▶ **Written task 1**:
Reproduce the listing verbatim, starting with its first line and going on through the line containing "Identify the document", both included. Omit the picture from your answer.

▶ **Provided passage**:
Opening night: 5th February 1959
Performances: 13 months

Composer: Albert Hague
Book: Herbert Fields , Dorothy Fields , Sidney Sheldon , David Shaw

Performers:
Gwen Verdon
Richard Kiley
Leonard Stone
Musical Numbers
Behave Yourself
Dream Dance
Erbie Fitch's Twitch
I'll Try
I'm Back In Circulation
It Doesn't Take A Minute (cut)
Just For Once
Look Who's In Love, Evening
Merely Marvellous
My Gal's A Mule (cut)
My Girl Is Just Enough Woman For Me
The Right Finger Of Me Left Hand
She's Not Enough Woman For Me
The Simpson Sisters
Two Faces In The Dark
The Uncle Sam Rag
We Loves Ya, Jimey
What Has She Got? (not used)
You Love I (not used)
You Might Be Next (cut)


An example of that rare genre, the whodunit musical, Redhead was Dorothy's most commercially successful book musical to date. Her fifth period piece in a row, its story is set in Victorian London and starts with a murder. The audience can see that the perpetrator is a red-headed man, but his identity is a mystery until the show's last moments. The characters are music hall artistes, policemen and a family running a waxworks museum.

Dorothy and her brother had been nurturing this idea for a long time, but had trouble finding the right star. It would have been a very different show had they succeeded in securing Ethel Merman, Mary Martin, Bea Lillie or Celeste Holm for the lead role. In the end they got Gwen Verdon, and it is a somewhat startling measure of Verdon's power as a triple Tony-winner, that she cut a deal for 7.5% of the gross (the writers and producers combined only touched 8.5%) and was able to impose her own choice of choreographer and director. That choice was husband Bob Fosse. It was a good choice.

▶ **Data shown**:
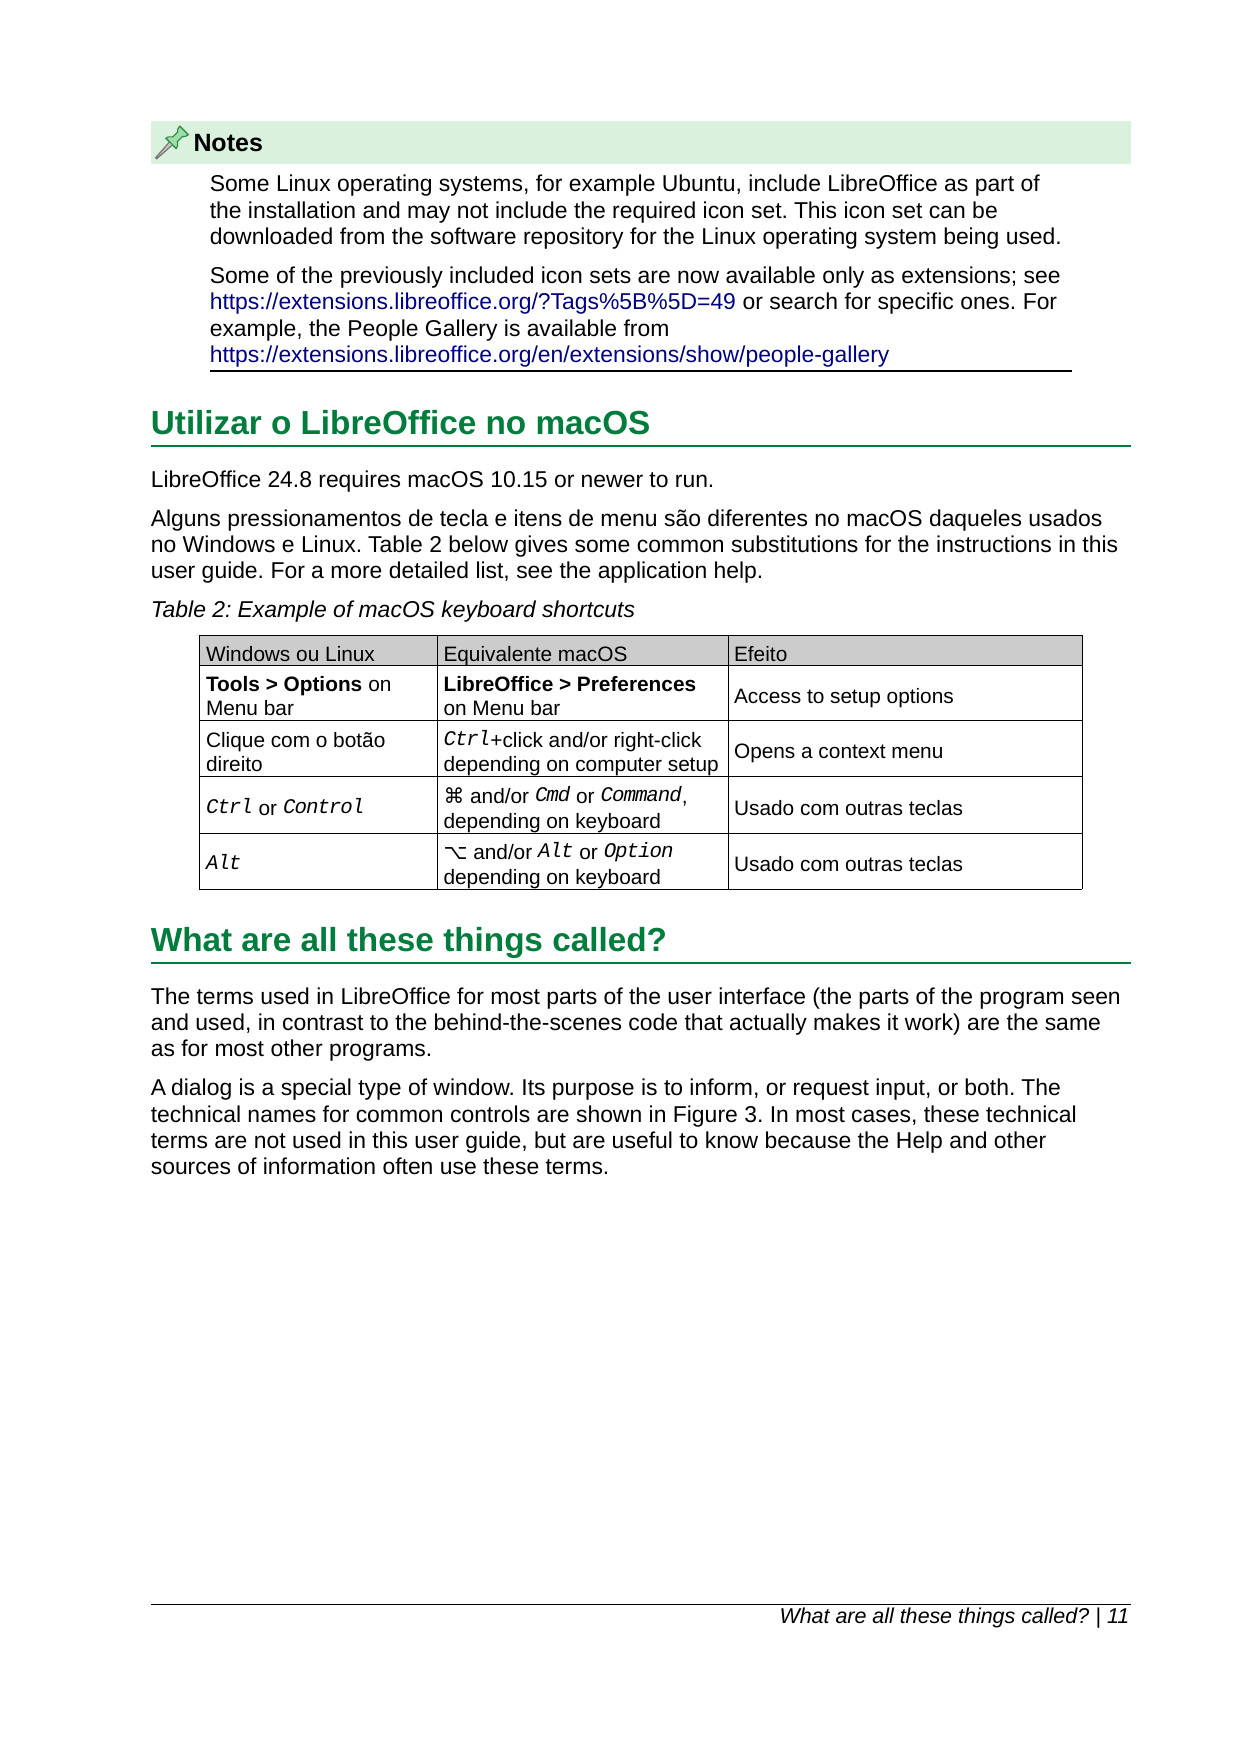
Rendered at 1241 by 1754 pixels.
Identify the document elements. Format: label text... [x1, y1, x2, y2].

text LibreOffice 24.8 requires macOS 10.15 or newer to run. [151, 466, 1131, 492]
text Alguns pressionamentos de tecla e itens de menu são diferentes no macOS daqueles usados no Windows e Linux. Table 2 below gives some common substitutions for the instructions in this user guide. For a more detailed list, see the application help. [151, 504, 1131, 584]
table_header Windows ou Linux [200, 636, 437, 665]
table_cell Ctrl or Control [200, 777, 437, 833]
table_cell Opens a context menu [729, 721, 1082, 776]
table_cell Tools > Options on Menu bar [200, 666, 437, 720]
table_cell Ctrl+click and/or right-click depending on computer setup [438, 721, 728, 776]
table_header Equivalente macOS [438, 636, 728, 665]
subtitle What are all these things called? [151, 920, 1131, 962]
text A dialog is a special type of window. Its purpose is to inform, or request input, or both. The technical names for common controls are shown in Figure 3. In most cases, these technical terms are not used in this user guide, but are useful to know because the Help and other sources of information often use these terms. [151, 1074, 1131, 1179]
text Some of the previously included icon sets are now available only as extensions; see https://extensions.libreoffice.org/?Tags%5B%5D=49 or search for specific ones. For example, the People Gallery is available from https://extensions.libreoffice.org/en/extensions/show/people-gallery [209, 262, 1072, 372]
table_cell Usado com outras teclas [729, 834, 1082, 889]
table_cell LibreOffice > Preferences on Menu bar [438, 666, 728, 720]
table_cell Access to setup options [729, 666, 1082, 720]
subtitle Notes [151, 121, 1131, 164]
table_header Efeito [729, 636, 1082, 665]
table_cell ⌘ and/or Cmd or Command, depending on keyboard [438, 777, 728, 833]
table_cell Clique com o botão direito [200, 721, 437, 776]
table_cell Alt [200, 834, 437, 889]
text Some Linux operating systems, for example Ubuntu, include LibreOffice as part of the installation and may not include the required icon set. This icon set can be downloaded from the software repository for the Linux operating system being used. [209, 170, 1072, 249]
table_cell Usado com outras teclas [729, 777, 1082, 833]
text The terms used in LibreOffice for most parts of the user interface (the parts of the program seen and used, in contrast to the behind-the-scenes code that actually makes it work) are the same as for most other programs. [151, 983, 1131, 1062]
table_cell ⌥ and/or Alt or Option depending on keyboard [438, 834, 728, 889]
subtitle Utilizar o LibreOffice no macOS [151, 403, 1131, 445]
text Table 2: Example of macOS keyboard shortcuts [151, 596, 1131, 622]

▶ **Written task 2**:
Compose the next part of the passage about the musical Redhead, continuing from its final sentence.

▶ **Exercise response 1**:
Rendered at 1241 by 1754 pixels.
Identify the document elements. Format: label text... [x1, y1, x2, y2].

▶ **Exercise response 2**:
The show's book was unimpressive. Its score was fine, with tuneful music by Albert Hague and inventive flippant lyrics from Dorothy. However it was the combination of Verdon and Fosse which made this show such fun to watch. Verdon performed a dance with the glove of the man for whom she harbours a passion; she slips the glove on her hand and it becomes his hand, caressing her, and slipping a ring on her finger. This was preserved in a 60s TV programme devoted to Fosse and Verdon which can be viewed at the Museum of Television and Radio in New York. (We could do with more of this side of the great man's work in the version of Fosse currently in the West End; the material on display concentrates relentlessly on his later, more serious side and misses much of his delicate inventiveness.)

No standards emerged from the score, but Dorothy had great fun with the tongue-twisting music hall number Erbie Fitch's Twitch and the insinuating Just For Once.

When the 42nd Street Moon company in San Francisco produced Redhead, they included the song You Might Be Next, which was cut out of town or possibly in rehearsals from the original production. Greg MacKellan of 42nd Street Moon reports that Albert Hague did not know why it had been restored subsequently. (The song is sort of British melodrama/music hall in feel, along the lines of "No one knows who the strangler's next victim will be -- you might be next!")

During the preparation of this show, Dorothy's beloved brother Herb died, which explains the presence of two other writers on the credits – in her grief, she could not continue alone with what had always been a collaborative process for her. She wrote no further books for musicals.

The show ran for over a year, and won Dorothy a Tony award.